ただ、技術というのは、さらに細かく見る必要があると思います。日本はハードウエアの技術力は高いと思いますが、ソフトウエアやアルゴリズムについては昔からそれほど強いわけではない。

 大学の数学教育がおろそかになっているからではないでしょうか。もちろん、大学の教育者としての自分自身にも責任があります。高校レベルまでは数学教育がしっかりしているのですが、大学に入ったとたんに数学を学ばなくなる。その影響は大きいと思います。

加藤 日本の学生はハングリーではないですか。

 もちろん、人によりけりではあるけれども、総じてやさしい印象ですね。やさしいことは悪いことではありませんが、海外はもっと結果に対してハングリーだとは思います。ビジネスにとっては重要な要素です。

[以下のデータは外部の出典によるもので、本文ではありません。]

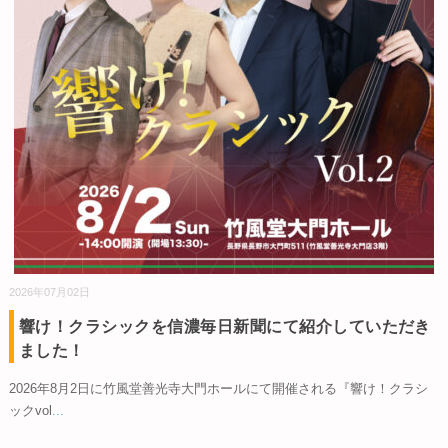
2026年07月02日
響け！クラシックを信濃毎日新聞にて紹介していただき
ました！
2026年8月2日に竹風堂善光寺大門ホールにて開催される『響け！クラシ
ックvol
...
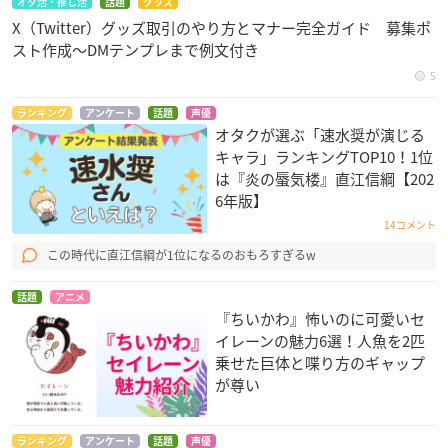
オタ活・推し活
話題
グッズ
X（Twitter）グッズ取引のやり方とマナー完全ガイド 募集ポ
スト作成〜DMテンプレまで例文付き
5
ランキング
アンケート
話題
声優
オタクが選ぶ「速水奨が演じる
キャラ」ランキングTOP10！1位
は『炎の蜃気楼』直江信綱【202
6年版】
14コメント
この時代に直江信綱が1位になるのおもろすぎるw
話題
アニメ
『ちいかわ』怖いのに可愛いセ
イレーンの魅力6選！人魚を2匹
乗せた巨体と喋り方のギャップ
が尊い
ランキング
アンケート
話題
声優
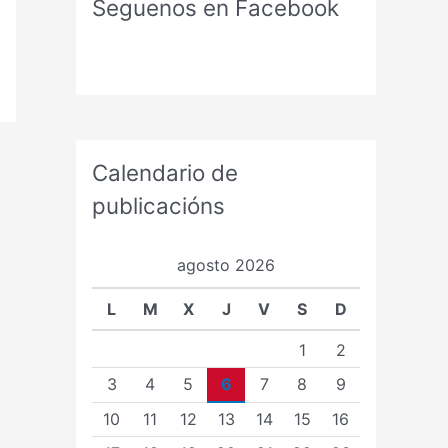
Seguenos en Facebook
Calendario de
publicacións
agosto 2026
L
M
X
J
V
S
D
1
2
3
4
5
6
7
8
9
10
11
12
13
14
15
16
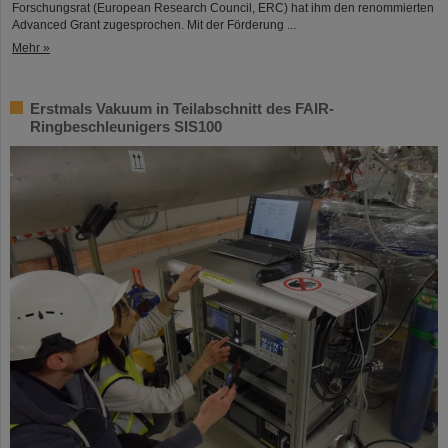
Forschungsrat (European Research Council, ERC) hat ihm den renommierten
Advanced Grant zugesprochen. Mit der Förderung ...
Mehr »
Erstmals Vakuum in Teilabschnitt des FAIR-
Ringbeschleunigers SIS100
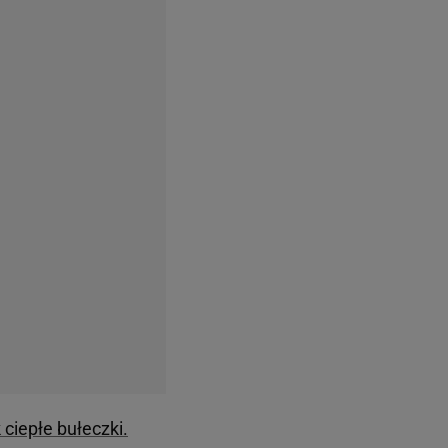
 ciepłe bułeczki.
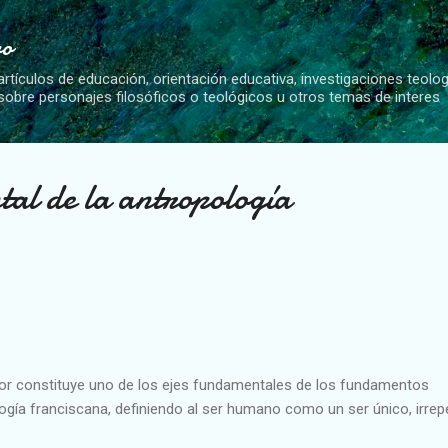
Ir al contenido principal
vo
artículos de educación, orientación educativa, investigaciones teolo
 sobre personajes filosóficos o teológicos u otros temas de interes
al de la antropología
or constituye uno de los ejes fundamentales de los fundamentos
gía franciscana, definiendo al ser humano como un ser único, irrepe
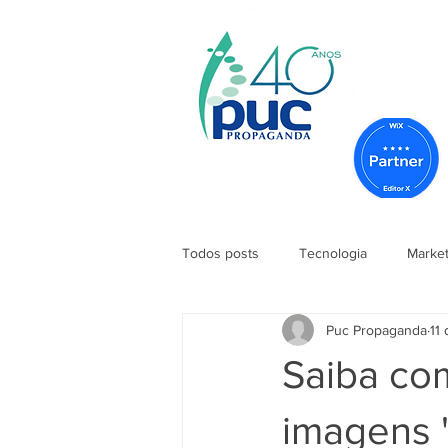
Todos posts
Tecnologia
Market
Puc Propaganda
11
Saiba co
imagens '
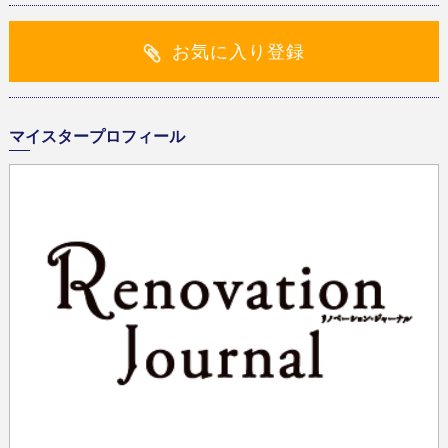
お気に入り登録
マイスタープロフィール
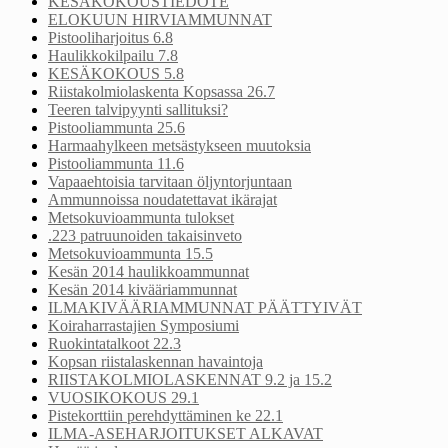
KESÄKOKOUSTIEDOTE
ELOKUUN HIRVIAMMUNNAT
Pistooliharjoitus 6.8
Haulikkokilpailu 7.8
KESÄKOKOUS 5.8
Riistakolmiolaskenta Kopsassa 26.7
Teeren talvipyynti sallituksi?
Pistooliammunta 25.6
Harmaahylkeen metsästykseen muutoksia
Pistooliammunta 11.6
Vapaaehtoisia tarvitaan öljyntorjuntaan
Ammunnoissa noudatettavat ikärajat
Metsokuvioammunta tulokset
.223 patruunoiden takaisinveto
Metsokuvioammunta 15.5
Kesän 2014 haulikkoammunnat
Kesän 2014 kivääriammunnat
ILMAKIVÄÄRIAMMUNNAT PÄÄTTYIVÄT
Koiraharrastajien Symposiumi
Ruokintatalkoot 22.3
Kopsan riistalaskennan havaintoja
RIISTAKOLMIOLASKENNAT 9.2 ja 15.2
VUOSIKOKOUS 29.1
Pistekorttiin perehdyttäminen ke 22.1
ILMA-ASEHARJOITUKSET ALKAVAT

 やはり、子供が減少していますから、子供の競争意欲も小さくなりますよね。一人っ子政策の中国も今後数年で同じような状況が起きるかもしれません。解決するのが難しい問題です。社員には、休みの日にはデートをして、結婚して、子供をもうけてくださいとお願いしていますが(笑)。

加藤 教育の場から変えられることはありますか。

 ハングリーでない人間をハングリーに変えるのは難しいことです。大学で私にできるのは、研究室の学生を国際会議にできるだけ連れていくなど、グローバルな空気に触れてもらうこと。海外の文化に触れて成功体験をすると、学生は目の色が変わります。世界に出れば、日本の常識が当たり前ではないことが分かりますから、刺激を受けますよ。私も、日本や米国で生活して自分が変わったと思います。若い人は海外に行って経験してほしいですね。

 だから英語でのコミュニケーション能力はとても重要です。もう一つ大切なのは、様々な事象を抽象的に捉えるトレーニングだと思います。ソフトウエアのプログラムは、すべて記号で構成されています。自分が直面している課題は自然言語のままではプログラムに変換できませんから、記号に置き換える必要があります。

 この抽象化のトレーニングも日本の学生に足りないところです。既に記号化された課題をプログラミングするという講義は、どこの大学にもありますが、現実世界の課題を記号化し、数式で表現する訓練はあまりなされていない。でも、本当に大切で独創的なのは、目の前にある課題を数式で表現できる能力でしょう。なぜなら、それがアイデアを具現化する問題解決の第一歩だからです。学生には、なるべくそこに取り組んでもらえるように、講義では工夫しています。